The most common treatment-related AEs for pembrolizumab and placebo, respectively, during the presurgical phase were nausea (62.7% vs 63.2%), alopecia (60.3% vs 56.6%), anemia (55.1% vs 55.3%), neutropenia (46.7% vs 47.0%), fatigue (41.1% vs 37.8%), diarrhea (29.4% vs 23.7%), ALT increase (25.5% vs 24.7%), vomiting (25.5% vs 21.9%), asthenia (24.5% vs 25.4%), constipation (23.7% vs 21.1%), neutrophil count decrease (23.7% vs 28.8%), rash (21.8% vs 15.2%), and peripheral neuropathy (19.7% vs 21.1%).

Following surgery, there were far fewer treatment-related AEs noted. Grade 3 to 5 treatment-related AEs were experienced by 5.7% of those receiving pembrolizumab and for 1.9% of those in the placebo group. The most common treatment-related AEs between the pembrolizumab and placebo groups, respectively, were arthralgia (7.9% vs 6.7%), rash (4.9% vs 2.2%), and pruritus (4.2% vs 2.2%).
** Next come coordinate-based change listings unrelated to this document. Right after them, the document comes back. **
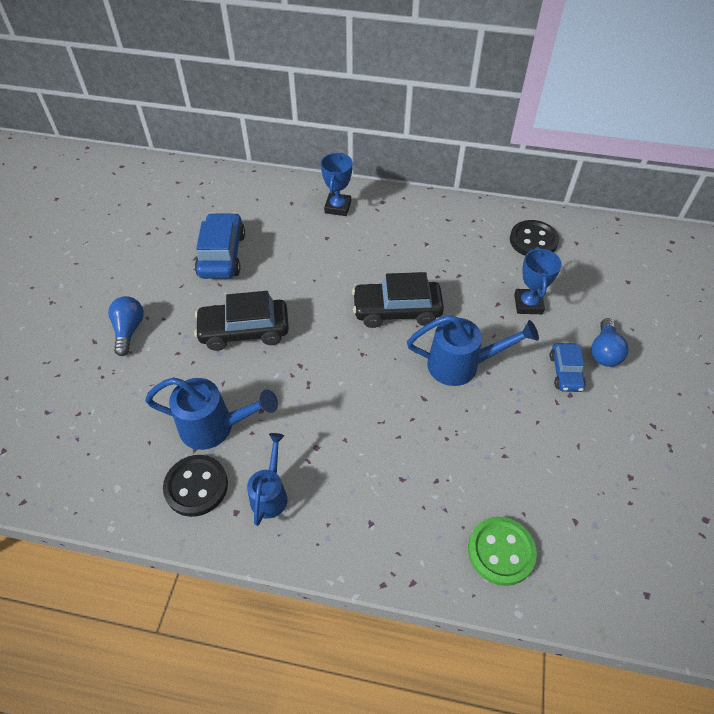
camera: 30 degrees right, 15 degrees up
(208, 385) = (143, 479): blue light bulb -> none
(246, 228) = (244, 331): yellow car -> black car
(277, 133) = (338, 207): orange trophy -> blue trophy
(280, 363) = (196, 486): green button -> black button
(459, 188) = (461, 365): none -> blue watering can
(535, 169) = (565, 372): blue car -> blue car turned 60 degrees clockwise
"The side effects are relatively comparable between the two arms. We haven't really had any completely new safety signals, we do see more rash with pembrolizumab but otherwise there's very little difference between the two groups on average," Schmid said. "Most of the side effects are side effects of chemotherapy. In the phase after surgery, where patients receive placebo alone or pembrolizumab alone, you can see that the rate of toxicity is very low and there's little difference between the two groups."

The FDA has granted a breakthrough therapy designation to pembrolizumab plus neoadjuvant chemotherapy, based on earlier findings for the combination in patients with high-risk, early-stage TNBC from the KEYNOTE-173 and the I-SPY 2 trials. Submission of a supplemental new drug application for pembrolizumab in TNBC is highly likely, based on the KEYNOTE-522 data.

Reference
Schmid P, Cortes J, Dent R, et al. KEYNOTE-522: Phase 3 study of pembrolizumab + chemotherapy vs placebo + chemotherapy as neoadjuvant treatment, followed by pembrolizumab vs placebo as adjuvant treatment for early-stage high-risk triple-negative breast cancer. Presented at: ESMO Congress 2019, Barcelona, Spain, September 27 to October 1, 2019. Abstract LBA8_PR.